Também é muito atraente atirar com as metralhadoras russas RPK -74, e com o fuzil Kalashnikov, o AK-47. Os turistas podem ter essa experiência no stand que foi montado no “tour das armadilhas”. Cada bala custa um dólar. A metralhadora é uma máquina de fazer dinheiro. O primeiro corajoso turista aperta o gatilho e leva um susto com a rajada. Quando consegue tirar o dedo já foram embora, no mínimo, vinte dólares. Alguns têm mesmo muito dinheiro e pagam cinqüenta, cem dólares, para ficar atirando. Acham a guerra uma coisa muito feia, são todos pacifistas, mas que delícia atirar com aquelas armas . E o dono do stand assegura que elas devem ter matado muita gente. Emocionante.

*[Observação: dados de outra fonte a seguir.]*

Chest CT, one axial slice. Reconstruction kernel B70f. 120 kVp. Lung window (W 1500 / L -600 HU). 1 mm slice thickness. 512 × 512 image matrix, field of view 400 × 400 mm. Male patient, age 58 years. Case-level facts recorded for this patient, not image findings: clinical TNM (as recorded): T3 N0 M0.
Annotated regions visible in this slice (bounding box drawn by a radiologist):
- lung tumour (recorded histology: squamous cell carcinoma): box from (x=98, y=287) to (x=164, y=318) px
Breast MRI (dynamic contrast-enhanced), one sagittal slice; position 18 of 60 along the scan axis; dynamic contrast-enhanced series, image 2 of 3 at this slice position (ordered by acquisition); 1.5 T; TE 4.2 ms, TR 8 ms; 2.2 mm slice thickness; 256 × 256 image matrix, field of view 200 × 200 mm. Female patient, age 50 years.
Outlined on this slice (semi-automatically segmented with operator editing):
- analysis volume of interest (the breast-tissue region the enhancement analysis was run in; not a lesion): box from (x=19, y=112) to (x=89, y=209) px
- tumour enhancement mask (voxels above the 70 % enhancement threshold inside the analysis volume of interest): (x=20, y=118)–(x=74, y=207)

No Hotel Continental, em Saigon, depois de deixar a minha bagagem no quarto, resolvo implicar com alguma coisa e vou me queixar na recepção. “Mas o senhor está na suíte do escritor Graham Greene!” diz a moça. O que? Peço mil desculpas, volto correndo, satisfeito com a minha sorte. (Parece que para onde vou, ele sempre já passou por lá). No segundo andar, número 41, o grande romancista inglês começou a escrever O Americano Tranqüilo (The Quiet American). Só fiquei desapontado porque o hotel não tem mais a varanda onde os correspondentes de guerra ficavam enchendo a cara de uísque, ou de Dubonnet, a bebida francesa que lembra os tempos coloniais da Indochina. Planejava ficar horas sentado, bebendo, meu olhar na praça principal da cidade, nostalgicamente voltando ao passado da guerra em Saigon. Após a vitória do Vietnam do Norte os comunas mudaram o nome da cidade para Ho-Chi-Minh, em homenagem ao líder norte-vietnamita, mas todo mundo usa é Saigon mesmo.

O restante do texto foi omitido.